* REQUIRED TASK 1
Reproduce the discussion verbatim, from "Your point would" down to "degree of analysis.".

* PAGE
On a minor point about your injection of the discovery of Pluto; I'm not familiar with a fluke about its discovery, but that does not negate the fact that Neptune's orbit was calculated before it was observed, adding confidence that the astronomers of the 18th century well understood Kepler's theories on the motions of the planets in the solar system. The perturbation of Ceres was also found to be the cause of previously unexplained motions of Mercury.
- Hans-Georg Lundahl
- @YouToobeism "I don't think you can have it both ways; seven planets revolving around the sun, while the sun revolves around Earth,"
Yes, that's what I can.
"given the masses of the Sun and the gaseous planets."
Your point would stand if you could prove no angelic movers change the outcome of brute gravity and inertia.
"But hey, I'm not an astrophysicist, I just observe what they say."
Thanks for admitting, unlike me, you didn't care to actually look up their arguments with any degree of analysis.
"(And your appeal to authority, two 17th century philosophers whose theories have been discounted in subsequent years by better arguments (Occam's razor and all that), is also stretching my credulity.)"
I suppose yourwould apply the famous razor on difference between Earth and planets - I apply it (or a similar one) on epistemology. We don't need to make figuring the universe out more complicated than it is, and that is an argument for Tycho and Riccioli, and not depending on their authority (Tycho was an astronomer, the master whose disciple was Kepler, Riccioli was an astronomer, and Tycho died 1601, so he was mostly 16th C.)
"On a minor point about your injection of the discovery of Pluto; I'm not familiar with a fluke about its discovery, but that does not negate the fact that Neptune's orbit was calculated before it was observed, adding confidence that the astronomers of the 18th century well understood Kepler's theories on the motions of the planets in the solar system. The perturbation of Ceres was also found to be the cause of previously unexplained motions of Mercury."
I don't think Ceres is a Moon of Mercury. It is in the asteroid belt, I checked.
Neptune : Pluto = 1:1 to mechanistic theory predicting accurately.
- YouToobeism
- @Hans-Georg Lundahl , while I now see that Tycho's spheres within spheres allowed for some of the known planets to revolve around the Sun and all to revolve around the Earth, his student Kepler proposed a simpler, more geometric scheme where all the known planets revolved around the Sun. I also see that Tycho died 8 years before the first telescope was pointed into the night's sky, so he never had a chance to see the light. I also see that most debate among astronomers about which system is true ended in the early 18th century with James Bradley's discovery of star aberration, where a star's apparent position is offset from its true position by the motion of Earth. (As an aside, I never said that Ceres was a moon of Mercury, did I? nor did I use the word philosophers in the modern context; not until the 1830s was the term scientist coined for those trained in the philosophies of science.)
What flimsy point about a "mechanistic theory" ratio between Pluto and Neptune are you making? How does it negate the discovery of Neptune based on the perturbations of Uranus? Are you suggesting the calculations were wrong and the discovery was unrelated to them?
I am going to circle back to my original point; a solar system as is generally accepted by the scientific community, that is well understood, and from which space flights to distant planets and asteroids have taken place. These discoveries would not be possible if the Tychonian system was the ruling philosophy. Given that, I will again state that leaving the motions of planets, including Earth to "angels" is without a single provable or observational fact. (Epistemologically-speaking, it is no more than opinion). If you are convinced of the robustness of such claim, write letters to SpaceX and NASA, correcting their understanding of orbital mechanics. I would love to read their replies.

* MATERIAL SUPPLIED
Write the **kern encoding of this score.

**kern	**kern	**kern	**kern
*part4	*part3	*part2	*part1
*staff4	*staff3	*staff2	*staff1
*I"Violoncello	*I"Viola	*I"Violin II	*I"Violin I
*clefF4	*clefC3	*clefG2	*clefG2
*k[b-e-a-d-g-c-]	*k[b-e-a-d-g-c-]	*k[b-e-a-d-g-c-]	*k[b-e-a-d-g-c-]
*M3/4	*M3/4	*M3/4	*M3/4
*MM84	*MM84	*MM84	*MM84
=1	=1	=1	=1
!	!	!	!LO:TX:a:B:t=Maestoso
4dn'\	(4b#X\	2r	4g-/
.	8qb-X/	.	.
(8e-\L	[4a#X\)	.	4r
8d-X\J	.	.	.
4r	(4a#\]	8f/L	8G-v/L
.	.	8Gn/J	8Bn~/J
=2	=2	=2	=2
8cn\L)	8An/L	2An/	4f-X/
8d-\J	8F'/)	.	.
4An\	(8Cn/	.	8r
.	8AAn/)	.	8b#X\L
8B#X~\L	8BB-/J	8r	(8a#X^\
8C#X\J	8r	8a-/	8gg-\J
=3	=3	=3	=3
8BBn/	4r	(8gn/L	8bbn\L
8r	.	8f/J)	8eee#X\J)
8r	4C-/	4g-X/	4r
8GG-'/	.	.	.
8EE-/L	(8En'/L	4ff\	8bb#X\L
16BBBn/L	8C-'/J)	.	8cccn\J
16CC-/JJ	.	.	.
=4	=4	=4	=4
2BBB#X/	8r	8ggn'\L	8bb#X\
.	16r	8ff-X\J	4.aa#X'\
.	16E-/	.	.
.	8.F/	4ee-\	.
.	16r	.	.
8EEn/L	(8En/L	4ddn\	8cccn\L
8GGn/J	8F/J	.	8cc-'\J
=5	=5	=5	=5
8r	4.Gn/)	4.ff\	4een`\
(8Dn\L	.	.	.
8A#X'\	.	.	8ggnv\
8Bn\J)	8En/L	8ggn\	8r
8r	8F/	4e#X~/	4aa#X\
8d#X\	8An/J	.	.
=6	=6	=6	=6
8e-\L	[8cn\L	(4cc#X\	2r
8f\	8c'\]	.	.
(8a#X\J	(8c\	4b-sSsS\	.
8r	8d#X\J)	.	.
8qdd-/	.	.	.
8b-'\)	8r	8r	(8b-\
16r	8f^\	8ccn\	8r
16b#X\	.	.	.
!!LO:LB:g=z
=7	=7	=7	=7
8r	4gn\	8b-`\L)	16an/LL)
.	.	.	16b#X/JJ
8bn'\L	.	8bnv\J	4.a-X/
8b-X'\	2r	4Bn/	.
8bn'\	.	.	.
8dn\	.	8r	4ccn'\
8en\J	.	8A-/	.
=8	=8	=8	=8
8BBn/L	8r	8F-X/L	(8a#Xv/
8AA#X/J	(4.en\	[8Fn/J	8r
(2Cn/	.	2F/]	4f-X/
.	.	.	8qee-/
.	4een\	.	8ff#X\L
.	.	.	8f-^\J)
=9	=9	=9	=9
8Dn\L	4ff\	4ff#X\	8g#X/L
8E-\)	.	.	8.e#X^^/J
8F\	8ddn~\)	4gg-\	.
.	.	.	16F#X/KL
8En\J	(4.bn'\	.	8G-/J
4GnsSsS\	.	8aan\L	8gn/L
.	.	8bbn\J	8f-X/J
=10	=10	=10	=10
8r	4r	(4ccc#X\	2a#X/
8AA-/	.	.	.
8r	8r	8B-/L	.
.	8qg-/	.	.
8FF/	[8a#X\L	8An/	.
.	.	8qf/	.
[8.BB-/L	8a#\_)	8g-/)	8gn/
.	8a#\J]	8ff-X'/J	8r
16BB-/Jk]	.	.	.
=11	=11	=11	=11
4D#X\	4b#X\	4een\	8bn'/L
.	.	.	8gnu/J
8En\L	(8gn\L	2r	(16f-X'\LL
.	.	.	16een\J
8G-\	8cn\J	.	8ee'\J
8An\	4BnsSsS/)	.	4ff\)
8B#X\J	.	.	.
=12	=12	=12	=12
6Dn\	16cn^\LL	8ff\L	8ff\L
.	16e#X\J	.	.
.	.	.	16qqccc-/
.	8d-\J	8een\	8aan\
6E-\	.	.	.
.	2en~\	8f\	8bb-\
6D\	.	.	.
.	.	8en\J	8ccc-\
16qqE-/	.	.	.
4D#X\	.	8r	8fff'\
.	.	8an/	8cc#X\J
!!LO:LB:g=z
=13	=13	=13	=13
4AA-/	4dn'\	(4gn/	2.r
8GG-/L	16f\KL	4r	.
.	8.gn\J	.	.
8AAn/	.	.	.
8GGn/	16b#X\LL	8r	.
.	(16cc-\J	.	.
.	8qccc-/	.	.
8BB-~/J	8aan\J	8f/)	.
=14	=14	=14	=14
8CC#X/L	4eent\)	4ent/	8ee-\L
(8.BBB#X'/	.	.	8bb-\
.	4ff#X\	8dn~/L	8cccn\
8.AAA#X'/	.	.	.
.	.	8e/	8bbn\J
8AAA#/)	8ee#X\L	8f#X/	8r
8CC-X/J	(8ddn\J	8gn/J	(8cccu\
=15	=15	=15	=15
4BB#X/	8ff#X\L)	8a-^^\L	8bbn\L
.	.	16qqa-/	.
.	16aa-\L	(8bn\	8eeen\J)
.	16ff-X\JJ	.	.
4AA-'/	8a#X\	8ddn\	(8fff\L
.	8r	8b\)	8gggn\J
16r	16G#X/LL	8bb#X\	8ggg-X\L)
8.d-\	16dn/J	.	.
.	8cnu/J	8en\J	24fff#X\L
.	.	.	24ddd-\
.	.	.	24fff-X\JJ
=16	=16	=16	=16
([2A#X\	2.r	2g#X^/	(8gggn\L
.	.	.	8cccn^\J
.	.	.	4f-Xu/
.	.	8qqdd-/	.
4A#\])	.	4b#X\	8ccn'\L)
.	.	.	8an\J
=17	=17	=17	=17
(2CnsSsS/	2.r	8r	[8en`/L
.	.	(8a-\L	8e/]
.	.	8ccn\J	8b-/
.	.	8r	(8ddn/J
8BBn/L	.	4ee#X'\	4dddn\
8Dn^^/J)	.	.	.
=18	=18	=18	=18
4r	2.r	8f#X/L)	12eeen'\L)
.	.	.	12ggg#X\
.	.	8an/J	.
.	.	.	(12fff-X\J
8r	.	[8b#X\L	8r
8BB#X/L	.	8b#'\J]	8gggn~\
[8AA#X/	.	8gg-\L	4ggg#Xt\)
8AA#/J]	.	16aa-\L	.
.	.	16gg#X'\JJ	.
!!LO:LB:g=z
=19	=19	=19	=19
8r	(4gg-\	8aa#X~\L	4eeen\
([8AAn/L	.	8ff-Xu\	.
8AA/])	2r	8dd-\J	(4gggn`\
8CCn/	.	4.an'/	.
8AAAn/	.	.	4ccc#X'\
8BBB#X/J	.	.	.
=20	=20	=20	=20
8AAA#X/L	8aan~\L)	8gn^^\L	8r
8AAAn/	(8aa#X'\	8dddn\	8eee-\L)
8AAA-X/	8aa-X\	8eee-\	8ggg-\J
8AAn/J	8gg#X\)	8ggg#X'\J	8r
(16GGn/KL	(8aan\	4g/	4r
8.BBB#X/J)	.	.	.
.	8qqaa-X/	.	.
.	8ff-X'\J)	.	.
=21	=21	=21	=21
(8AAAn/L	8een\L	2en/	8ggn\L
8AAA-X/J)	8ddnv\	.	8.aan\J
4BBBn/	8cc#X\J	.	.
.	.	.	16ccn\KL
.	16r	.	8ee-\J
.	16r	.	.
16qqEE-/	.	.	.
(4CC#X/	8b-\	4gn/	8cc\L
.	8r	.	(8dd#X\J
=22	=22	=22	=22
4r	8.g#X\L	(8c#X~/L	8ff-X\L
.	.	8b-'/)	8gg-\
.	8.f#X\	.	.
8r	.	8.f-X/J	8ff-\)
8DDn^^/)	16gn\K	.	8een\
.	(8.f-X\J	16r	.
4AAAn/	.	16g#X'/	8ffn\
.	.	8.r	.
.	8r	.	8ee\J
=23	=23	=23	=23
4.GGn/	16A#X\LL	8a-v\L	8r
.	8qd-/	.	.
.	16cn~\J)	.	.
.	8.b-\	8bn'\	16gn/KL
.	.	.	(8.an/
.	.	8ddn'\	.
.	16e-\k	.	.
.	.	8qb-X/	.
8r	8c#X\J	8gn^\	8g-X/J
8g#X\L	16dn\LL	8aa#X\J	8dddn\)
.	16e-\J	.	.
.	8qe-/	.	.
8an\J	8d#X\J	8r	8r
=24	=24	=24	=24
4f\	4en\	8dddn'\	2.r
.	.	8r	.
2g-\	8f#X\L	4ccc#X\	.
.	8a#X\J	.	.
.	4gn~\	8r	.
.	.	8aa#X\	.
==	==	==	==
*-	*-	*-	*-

* REQUIRED TASK 2
Count the lines in the entries that contain the string "kern". Reply with the number alone.

* COMPLETE ANSWER 1
Your point would stand if you could prove no angelic movers change the outcome of brute gravity and inertia.
"But hey, I'm not an astrophysicist, I just observe what they say."
Thanks for admitting, unlike me, you didn't care to actually look up their arguments with any degree of analysis.

* COMPLETE ANSWER 2
2